By Calder Phillips-Grafflin
Tokyo Electric Power Company, TEPCO, the operators of the Fukushima Daiichi nuclear power plant, have released the first analysis on the condition of the troubled power plant, and their conclusions are relatively grim. This analysis covers only Reactor 1, since it is the only reactor for which the necessary sensor data is available, but it is indicative of the problems faced at the other troubled reactors.
The analysis confirms what most already expected: the fuel in Reactor 1 melted down completely. According to the data from TEPCO, this melting occurred immediately, with almost the entire core having melted down by 16 hours after the earthquake. In a mere five hours or so, the temperature in the core rose from the stable operating temperature of 750 degrees Celsius to a high of nearly 3000 degrees. At this temperature, fuel rods melted completely and fell to the bottom of the reactor vessel.
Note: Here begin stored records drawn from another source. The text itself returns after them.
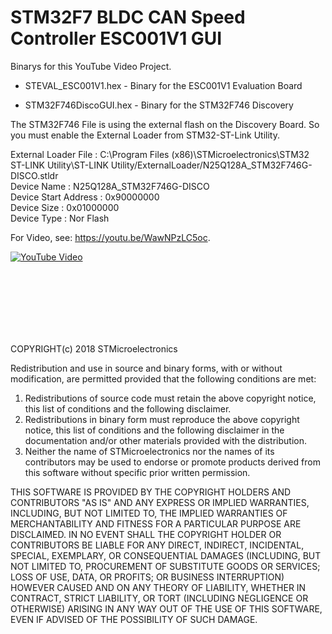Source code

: # STM32F7 BLDC CAN Speed Controller ESC001V1 GUI

Binarys for this YouTube Video Project.

* STEVAL_ESC001V1.hex - Binary for the ESC001V1 Evaluation Board

* STM32F746DiscoGUI.hex - Binary for the STM32F746 Discovery

The STM32F746 File is using the external flash on the Discovery Board. So you must enable the External Loader from STM32-ST-Link Utility. 

External Loader File : C:\Program Files (x86)\STMicroelectronics\STM32 ST-LINK Utility\ST-LINK Utility/ExternalLoader/N25Q128A_STM32F746G-DISCO.stldr
<br>Device Name          : N25Q128A_STM32F746G-DISCO
<br>Device Start Address : 0x90000000
<br>Device Size          : 0x01000000
<br>Device Type          : Nor Flash


For Video, see: <https://youtu.be/WawNPzLC5oc>.


[![YouTube Video](http://img.youtube.com/vi/WawNPzLC5oc/0.jpg)](http://www.youtube.com/watch?v=WawNPzLC5oc "STM32F7 BLDC CAN Speed Controller ESC001V1 GUI")




<br>
<br>
<br>
<br>
<br>
<br>

COPYRIGHT(c) 2018 STMicroelectronics

Redistribution and use in source and binary forms, with or without modification,
are permitted provided that the following conditions are met:

1. Redistributions of source code must retain the above copyright notice,
    this list of conditions and the following disclaimer.
2. Redistributions in binary form must reproduce the above copyright notice,
    this list of conditions and the following disclaimer in the documentation
    and/or other materials provided with the distribution.
3. Neither the name of STMicroelectronics nor the names of its contributors
    may be used to endorse or promote products derived from this software
    without specific prior written permission.

THIS SOFTWARE IS PROVIDED BY THE COPYRIGHT HOLDERS AND CONTRIBUTORS "AS IS"
AND ANY EXPRESS OR IMPLIED WARRANTIES, INCLUDING, BUT NOT LIMITED TO, THE
IMPLIED WARRANTIES OF MERCHANTABILITY AND FITNESS FOR A PARTICULAR PURPOSE ARE
DISCLAIMED. IN NO EVENT SHALL THE COPYRIGHT HOLDER OR CONTRIBUTORS BE LIABLE
FOR ANY DIRECT, INDIRECT, INCIDENTAL, SPECIAL, EXEMPLARY, OR CONSEQUENTIAL
DAMAGES (INCLUDING, BUT NOT LIMITED TO, PROCUREMENT OF SUBSTITUTE GOODS OR
SERVICES; LOSS OF USE, DATA, OR PROFITS; OR BUSINESS INTERRUPTION) HOWEVER
CAUSED AND ON ANY THEORY OF LIABILITY, WHETHER IN CONTRACT, STRICT LIABILITY,
OR TORT (INCLUDING NEGLIGENCE OR OTHERWISE) ARISING IN ANY WAY OUT OF THE USE
OF THIS SOFTWARE, EVEN IF ADVISED OF THE POSSIBILITY OF SUCH DAMAGE.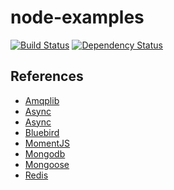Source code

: node-examples
=============
[![Build Status](https://travis-ci.org/LilMeyer/node-examples.svg?branch=master)](https://travis-ci.org/LilMeyer/node-examples)
[![Dependency Status](https://david-dm.org/lilmeyer/node-examples.svg)](https://david-dm.org/lilmeyer/node-examples)

References
---
- [Amqplib](https://github.com/squaremo/amqp.node)
- [Async](https://github.com/caolan/async)
- [Async](https://github.com/caolan/async)
- [Bluebird](https://github.com/petkaantonov/bluebird)
- [MomentJS](http://momentjs.com/docs/)
- [Mongodb](https://github.com/mongodb/node-mongodb-native)
- [Mongoose](http://mongoosejs.com/)
- [Redis](https://github.com/mranney/node_redis)

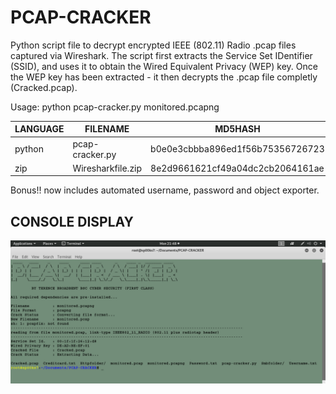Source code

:# PCAP-CRACKER

Python script file to decrypt encrypted IEEE (802.11) Radio .pcap files captured via Wireshark. 
The script first extracts the Service Set IDentifier (SSID), and uses it to obtain the Wired Equivalent Privacy (WEP) key.
Once the WEP key has been extracted - it then decrypts the .pcap file completly (Cracked.pcap).

Usage: python pcap-cracker.py monitored.pcapng

| LANGUAGE | FILENAME | MD5HASH |
|--------  |--------- |---------|
| python | pcap-cracker.py | b0e0e3cbbba896ed1f56b75356726723 |
| zip    | Wiresharkfile.zip | 8e2d9661621cf49a04dc2cb2064161ae |

Bonus!! now includes automated username, password and object exporter.

## CONSOLE DISPLAY
![Screenshot](picture2.png) 
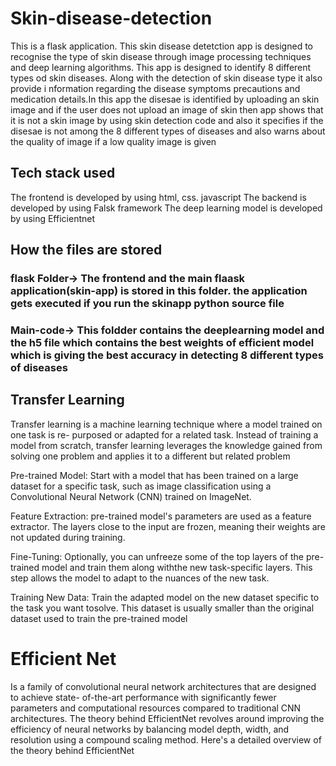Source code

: # Skin-disease-detection
This is a flask application. This skin disease detetction app is designed to recognise the type of skin disease through image processing techniques and deep learning algorithms. This app is designed to identify 8 different types od skin diseases. Along with the detection of skin disease type it also provide i nformation regarding the disease symptoms precautions and medication details.In this app the disesae is identified by uploading an skin image and if the user does not upload an image of skin then app shows that it is not a skin image by using skin detection code and also it specifies if the disesae is not among the 8 different types of diseases and also warns about the quality of image if a low quality image is given

 ## Tech stack used
 The frontend is developed by using html, css. javascript
 The backend is developed by using Falsk framework
 The deep learning model is developed by using Efficientnet

 ## How the files are stored
 ### flask Folder-> The frontend and the main flaask application(skin-app) is stored in this folder. the application gets executed if you run the skinapp python source file
 ### Main-code-> This foldder contains the deeplearning model and the h5 file which contains the best weights of efficient model which is giving the best accuracy in detecting 8 different types of diseases 

## Transfer Learning
 Transfer learning is a machine learning technique where a model trained on one task 
is re- purposed or adapted for a related task. Instead of training a model from scratch, 
transfer learning leverages the knowledge gained from solving one problem and applies it to
a different but related problem

Pre-trained Model:
Start with a model that has been trained on a large dataset for a specific task, such as image
classification using a Convolutional Neural Network (CNN) trained on ImageNet.

Feature Extraction:
pre-trained model's parameters are used as a feature extractor. The layers close to the input 
are frozen, meaning their weights are not updated during training.


Fine-Tuning:
Optionally, you can unfreeze some of the top layers of the pre-trained model and train them
along withthe new task-specific layers. This step allows the model to adapt to the nuances of 
the new task.


Training New Data:
Train the adapted model on the new dataset specific to the task you want tosolve. This
dataset is usually smaller than the original dataset used to train the pre-trained model


# Efficient Net
 Is a family of convolutional neural network architectures that are designed to 
achieve state- of-the-art performance with significantly fewer parameters and computational 
resources compared to traditional CNN architectures. The theory behind EfficientNet 
revolves around improving the efficiency of neural networks by balancing model depth, 
width, and resolution using a compound scaling method. Here's a detailed overview of the
theory behind EfficientNet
This meltdown may have saved the reactor, as the bottom of the reactor vessel was the only area being cooled by water injection. Without this limited cooling, the heat might have caused a failure of the reactor vessel. Oddly enough, similar behavior has occurred in other near-meltdowns, in which fuel melting to the bottom of the vessel helped prevent the vessel from failing. This was the case with the partial meltdown of TMI-2 at Three Mile Island in 1979.
It is a sign of just how unstable the situation remains that the reactors have not yet reached cold shutdown. Cold shutdown is achieved when a reactor’s coolant can be depressurized, which requires that temperatures fall below 100 degrees Celsius. Despite two months of seawater and freshwater pumping, temperatures in parts of Fukushima Reactor 1 are still above boiling. So long as temperatures remain this high, water injection will have to continue, which is not ideal.
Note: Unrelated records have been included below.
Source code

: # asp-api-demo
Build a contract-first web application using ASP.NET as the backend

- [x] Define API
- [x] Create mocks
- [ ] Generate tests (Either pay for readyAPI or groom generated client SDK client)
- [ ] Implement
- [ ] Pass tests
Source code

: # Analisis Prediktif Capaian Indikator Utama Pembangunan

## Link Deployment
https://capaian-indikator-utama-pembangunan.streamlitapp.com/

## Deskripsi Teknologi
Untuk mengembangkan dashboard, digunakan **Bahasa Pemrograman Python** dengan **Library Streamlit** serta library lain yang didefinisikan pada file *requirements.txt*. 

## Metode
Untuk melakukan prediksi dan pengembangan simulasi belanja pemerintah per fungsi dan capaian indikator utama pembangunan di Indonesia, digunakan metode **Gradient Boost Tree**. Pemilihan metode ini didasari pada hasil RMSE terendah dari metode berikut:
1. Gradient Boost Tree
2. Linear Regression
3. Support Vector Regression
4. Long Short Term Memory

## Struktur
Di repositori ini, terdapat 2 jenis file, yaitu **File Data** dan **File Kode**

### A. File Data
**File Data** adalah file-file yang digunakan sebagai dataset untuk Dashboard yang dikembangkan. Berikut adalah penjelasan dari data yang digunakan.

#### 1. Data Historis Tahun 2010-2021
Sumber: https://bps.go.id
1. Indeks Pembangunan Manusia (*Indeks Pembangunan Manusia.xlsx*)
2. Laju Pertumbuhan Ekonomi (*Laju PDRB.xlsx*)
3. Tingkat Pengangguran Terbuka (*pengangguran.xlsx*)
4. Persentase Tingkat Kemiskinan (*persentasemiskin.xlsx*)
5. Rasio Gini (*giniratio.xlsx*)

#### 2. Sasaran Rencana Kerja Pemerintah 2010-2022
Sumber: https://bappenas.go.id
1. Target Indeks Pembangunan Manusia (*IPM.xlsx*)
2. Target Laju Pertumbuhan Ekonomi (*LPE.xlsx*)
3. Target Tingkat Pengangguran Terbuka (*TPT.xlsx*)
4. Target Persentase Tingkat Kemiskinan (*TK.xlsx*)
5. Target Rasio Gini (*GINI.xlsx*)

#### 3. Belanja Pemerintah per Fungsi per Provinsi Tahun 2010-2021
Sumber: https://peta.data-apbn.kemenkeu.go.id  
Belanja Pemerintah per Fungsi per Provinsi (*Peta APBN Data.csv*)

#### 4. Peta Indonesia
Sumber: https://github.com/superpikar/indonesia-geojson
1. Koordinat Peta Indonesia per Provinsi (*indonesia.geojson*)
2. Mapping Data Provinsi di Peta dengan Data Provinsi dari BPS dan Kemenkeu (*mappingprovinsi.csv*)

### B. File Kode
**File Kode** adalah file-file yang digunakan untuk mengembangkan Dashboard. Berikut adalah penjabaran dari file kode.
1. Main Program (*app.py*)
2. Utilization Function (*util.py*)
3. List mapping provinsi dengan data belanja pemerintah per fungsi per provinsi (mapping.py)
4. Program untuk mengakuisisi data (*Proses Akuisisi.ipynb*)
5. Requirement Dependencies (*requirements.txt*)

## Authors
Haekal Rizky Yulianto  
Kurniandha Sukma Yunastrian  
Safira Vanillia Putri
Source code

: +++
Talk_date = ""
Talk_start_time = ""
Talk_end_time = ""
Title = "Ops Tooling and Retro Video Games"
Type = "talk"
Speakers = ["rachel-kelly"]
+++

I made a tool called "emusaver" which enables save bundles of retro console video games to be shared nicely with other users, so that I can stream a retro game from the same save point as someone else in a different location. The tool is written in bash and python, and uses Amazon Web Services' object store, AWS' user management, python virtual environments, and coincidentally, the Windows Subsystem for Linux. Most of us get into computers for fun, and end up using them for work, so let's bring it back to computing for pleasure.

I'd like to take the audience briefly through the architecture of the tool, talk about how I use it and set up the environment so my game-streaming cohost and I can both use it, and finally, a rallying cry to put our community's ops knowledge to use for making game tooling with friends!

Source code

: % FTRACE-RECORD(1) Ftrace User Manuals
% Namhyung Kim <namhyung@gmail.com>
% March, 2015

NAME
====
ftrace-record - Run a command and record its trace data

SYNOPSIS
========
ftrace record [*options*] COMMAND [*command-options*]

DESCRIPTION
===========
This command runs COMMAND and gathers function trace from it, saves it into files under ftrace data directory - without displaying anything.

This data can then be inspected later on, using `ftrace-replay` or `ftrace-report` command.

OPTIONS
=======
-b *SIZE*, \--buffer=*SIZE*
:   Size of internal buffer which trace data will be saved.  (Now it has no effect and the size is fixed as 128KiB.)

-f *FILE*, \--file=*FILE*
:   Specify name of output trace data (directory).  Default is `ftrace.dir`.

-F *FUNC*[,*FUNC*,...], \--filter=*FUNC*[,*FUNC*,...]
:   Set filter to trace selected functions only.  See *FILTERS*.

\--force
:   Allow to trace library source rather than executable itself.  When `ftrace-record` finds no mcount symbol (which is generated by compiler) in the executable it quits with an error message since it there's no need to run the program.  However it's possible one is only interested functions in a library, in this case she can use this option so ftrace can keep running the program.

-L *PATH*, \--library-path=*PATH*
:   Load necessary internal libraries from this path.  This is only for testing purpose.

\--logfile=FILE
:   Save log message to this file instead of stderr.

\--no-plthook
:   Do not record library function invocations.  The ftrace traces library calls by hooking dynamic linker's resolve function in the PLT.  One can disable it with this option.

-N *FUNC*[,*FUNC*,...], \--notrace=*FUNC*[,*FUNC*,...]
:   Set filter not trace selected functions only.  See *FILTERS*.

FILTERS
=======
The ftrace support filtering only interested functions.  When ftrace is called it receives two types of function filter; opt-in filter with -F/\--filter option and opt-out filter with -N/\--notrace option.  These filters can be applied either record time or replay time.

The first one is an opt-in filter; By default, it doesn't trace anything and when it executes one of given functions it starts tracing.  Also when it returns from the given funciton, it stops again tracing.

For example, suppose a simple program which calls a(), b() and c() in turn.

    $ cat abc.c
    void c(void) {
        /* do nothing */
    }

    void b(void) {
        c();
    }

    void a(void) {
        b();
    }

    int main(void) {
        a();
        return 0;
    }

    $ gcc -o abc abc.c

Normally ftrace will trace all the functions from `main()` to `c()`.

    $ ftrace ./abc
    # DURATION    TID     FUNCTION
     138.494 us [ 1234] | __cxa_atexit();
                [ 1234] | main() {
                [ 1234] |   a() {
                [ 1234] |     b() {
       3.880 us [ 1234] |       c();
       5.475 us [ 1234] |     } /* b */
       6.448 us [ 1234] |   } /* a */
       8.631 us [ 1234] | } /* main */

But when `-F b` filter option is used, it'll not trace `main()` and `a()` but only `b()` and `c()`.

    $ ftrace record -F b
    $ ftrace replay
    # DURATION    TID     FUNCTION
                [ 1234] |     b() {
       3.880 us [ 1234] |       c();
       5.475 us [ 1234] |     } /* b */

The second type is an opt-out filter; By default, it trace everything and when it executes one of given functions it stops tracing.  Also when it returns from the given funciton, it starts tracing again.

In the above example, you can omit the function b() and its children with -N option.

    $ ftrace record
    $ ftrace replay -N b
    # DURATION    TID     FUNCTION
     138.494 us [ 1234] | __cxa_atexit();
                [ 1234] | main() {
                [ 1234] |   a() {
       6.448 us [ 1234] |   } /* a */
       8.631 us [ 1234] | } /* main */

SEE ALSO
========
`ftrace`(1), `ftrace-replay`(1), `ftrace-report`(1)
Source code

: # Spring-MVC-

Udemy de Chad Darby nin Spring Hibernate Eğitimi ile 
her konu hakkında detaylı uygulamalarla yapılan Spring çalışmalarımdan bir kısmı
The problem with continued water injection is that major leaks in the reactor vessel have yet to be stopped. This means that radioactive water continues to leak at a high rate from the reactor, which poses the threat of groundwater contamination. If TEPCO is lucky, most of this water has been contained in the basement of the reactor building, but this still poses a threat to cleanup workers.
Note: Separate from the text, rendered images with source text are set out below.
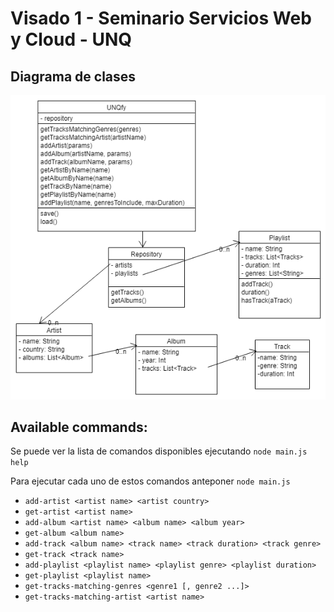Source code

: # Visado 1 - Seminario Servicios Web y Cloud - UNQ
## Diagrama de clases

![UML](/download.png)

## Available commands:
Se puede ver la lista de comandos disponibles ejecutando `node main.js help`

Para ejecutar cada uno de estos comandos anteponer `node main.js`

* `add-artist <artist name> <artist country>`
* `get-artist <artist name>`
* `add-album <artist name> <album name> <album year>`
* `get-album <album name>`
* `add-track <album name> <track name> <track duration> <track genre>`
* `get-track <track name>`
* `add-playlist <playlist name> <playlist genre> <playlist duration>`
* `get-playlist <playlist name>`
* `get-tracks-matching-genres <genre1 [, genre2 ...]>`
* `get-tracks-matching-artist <artist name>`



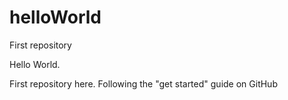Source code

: # helloWorld
First repository

Hello World.

First repository here.
Following the "get started" guide on GitHub
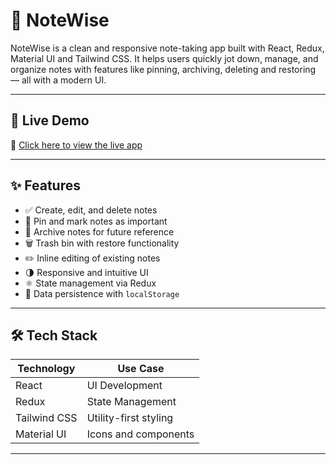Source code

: # 📝 NoteWise

NoteWise is a clean and responsive note-taking app built with React, Redux, Material UI and Tailwind CSS. It helps users quickly jot down, manage, and organize notes with features like pinning, archiving, deleting and restoring — all with a modern UI.

---
## 🚀 Live Demo

🔗 [Click here to view the live app](https://notewise-six.vercel.app/)

---

## ✨ Features

- ✅ Create, edit, and delete notes
- 📌 Pin and mark notes as important
- 📂 Archive notes for future reference
- 🗑️ Trash bin with restore functionality
- ✏️ Inline editing of existing notes
- 🌗 Responsive and intuitive UI
- ⚛️ State management via Redux
- 💾 Data persistence with `localStorage`

---

## 🛠️ Tech Stack

| Technology     | Use Case                     |
|----------------|------------------------------|
| React          | UI Development               |
| Redux          | State Management             |
| Tailwind CSS   | Utility-first styling        |
| Material UI    | Icons and components         |

---


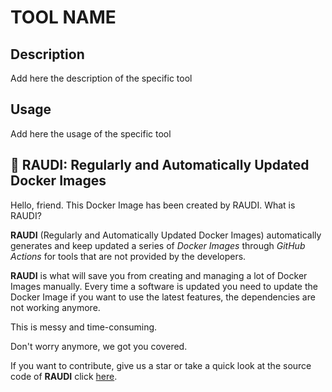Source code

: # TOOL NAME

## Description
Add here the description of the specific tool

## Usage
Add here the usage of the specific tool

## 🐳 RAUDI: Regularly and Automatically Updated Docker Images

Hello, friend. This Docker Image has been created by RAUDI. What is RAUDI?

**RAUDI** (Regularly and Automatically Updated Docker Images) automatically generates and keep updated a series of *Docker Images* through *GitHub Actions* for tools that are not provided by the developers.

**RAUDI** is what will save you from creating and managing a lot of Docker Images manually. Every time a software is updated you need to update the Docker Image if you want to use the latest features, the dependencies are not working anymore. 

This is messy and time-consuming. 

Don't worry anymore, we got you covered.

If you want to contribute, give us a star or take a quick look at the source code of **RAUDI** click [here](https://github.com/cybersecsi/RAUDI).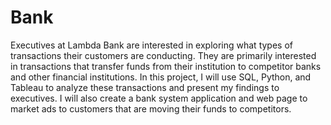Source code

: # Bank 


Executives at Lambda Bank are interested in exploring what types of transactions their customers are conducting. They are primarily interested in transactions that transfer funds from their institution to competitor banks and other financial institutions. In this project, I will use SQL, Python, and Tableau to analyze these transactions and present my findings to executives. I will also create a bank system application and web page to market ads to customers that are moving their funds to competitors.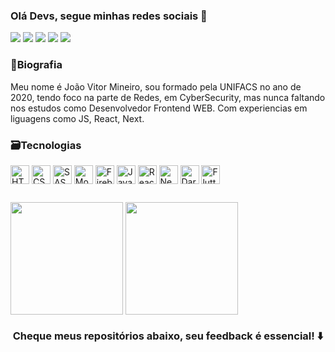 ### Olá Devs, segue minhas redes sociais 👋
<div>
  <a href="https://www.instagram.com/jvmineiro" target="_blank"><img src="https://img.shields.io/badge/Instagram-E4405F?style=for-the-badge&logo=instagram&logoColor=white" target="_blank"></a>
  <a href="https://twitter.com/Jv_Mineiro" target="_blank"><img src="https://img.shields.io/badge/Twitter-1DA1F2?style=for-the-badge&logo=twitter&logoColor=white" target="_blank"></a>
  <a href="https://www.linkedin.com/in/jvmineiro" target="_blank"><img src="https://img.shields.io/badge/LinkedIn-0077B5?style=for-the-badge&logo=linkedin&logoColor=white" target="_blank"></a>
  <a href="https://www.linkedin.com/in/jvmineiro" target="_blank"><img src="https://img.shields.io/badge/LinkedIn-0077B5?style=for-the-badge&logo=linkedin&logoColor=white" target="_blank"></a>
  <a href="https://www.github.com/jvmineiro" target="_blank"><img src="https://img.shields.io/badge/GitHub-100000?style=for-the-badge&logo=github&logoColor=white" target="_blank"></a>
</div>


### 📝Biografia
<p> Meu nome é João Vitor Mineiro, sou formado pela UNIFACS no ano de 2020, tendo foco na parte de Redes, em CyberSecurity, mas nunca faltando nos estudos como Desenvolvedor Frontend WEB. Com experiencias em liguagens como JS, React, Next. </p>


### 🗃️Tecnologias
<div style:"display: inline_block">
  <img align="center" alt="HTML5" height="30" src="https://cdn.jsdelivr.net/gh/devicons/devicon/icons/css3/css3-original-wordmark.svg" />
  <img align="center" alt="CSS3" height="30" src="https://cdn.jsdelivr.net/gh/devicons/devicon/icons/html5/html5-original-wordmark.svg" />
  <img align="center" alt="SASS" height="30" src="https://cdn.jsdelivr.net/gh/devicons/devicon/icons/sass/sass-original.svg" />
  <img align="center" alt="MongoDB" height="30" src="https://cdn.jsdelivr.net/gh/devicons/devicon/icons/mongodb/mongodb-original-wordmark.svg" />
  <img align="center" alt="Firebase" height="30" src="https://cdn.jsdelivr.net/gh/devicons/devicon/icons/firebase/firebase-plain-wordmark.svg" />
  <img align="center" alt="Javascript" height="30" src="https://cdn.jsdelivr.net/gh/devicons/devicon/icons/javascript/javascript-original.svg" />
  <img align="center" alt="ReactJs" height="30" src="https://cdn.jsdelivr.net/gh/devicons/devicon/icons/react/react-original-wordmark.svg" />
  <img align="center" alt="Next" height="30" src="https://cdn.jsdelivr.net/gh/devicons/devicon/icons/nextjs/nextjs-original-wordmark.svg" />
  <img align="center" alt="Dart" height="30" src="https://cdn.jsdelivr.net/gh/devicons/devicon/icons/dart/dart-original-wordmark.svg" />
  <img align="center" alt="Flutter" height="30" src="https://cdn.jsdelivr.net/gh/devicons/devicon/icons/flutter/flutter-original.svg" />
</div>

##

<div>
  <img align="center" height="180em" src="https://github-readme-stats.vercel.app/api?username=jvmineiro&show_icons=true&theme=radical" />
  <img align="center" height="180em" src="https://github-readme-stats.vercel.app/api/top-langs/?username=jvmineiro&layout=compact&theme=radical" />
</div>

<h3 align="center">Cheque meus repositórios abaixo, seu feedback é essencial! ⬇️</h3>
TEPCO’s analysis is a testament to the damage sustained by the plant in the first hours after the Tsunami, and somewhat of a relief: reactor vessels held despite temperature stresses above their design capacity, and all the radioactive fuel appears to have remained in the reactor. While TEPCO has not yet released data for the other two troubled reactors, it seems likely that they suffered similar fates to Reactor 1. If this is indeed the case, then Fukushima is a grim warning of just how bad things can go wrong.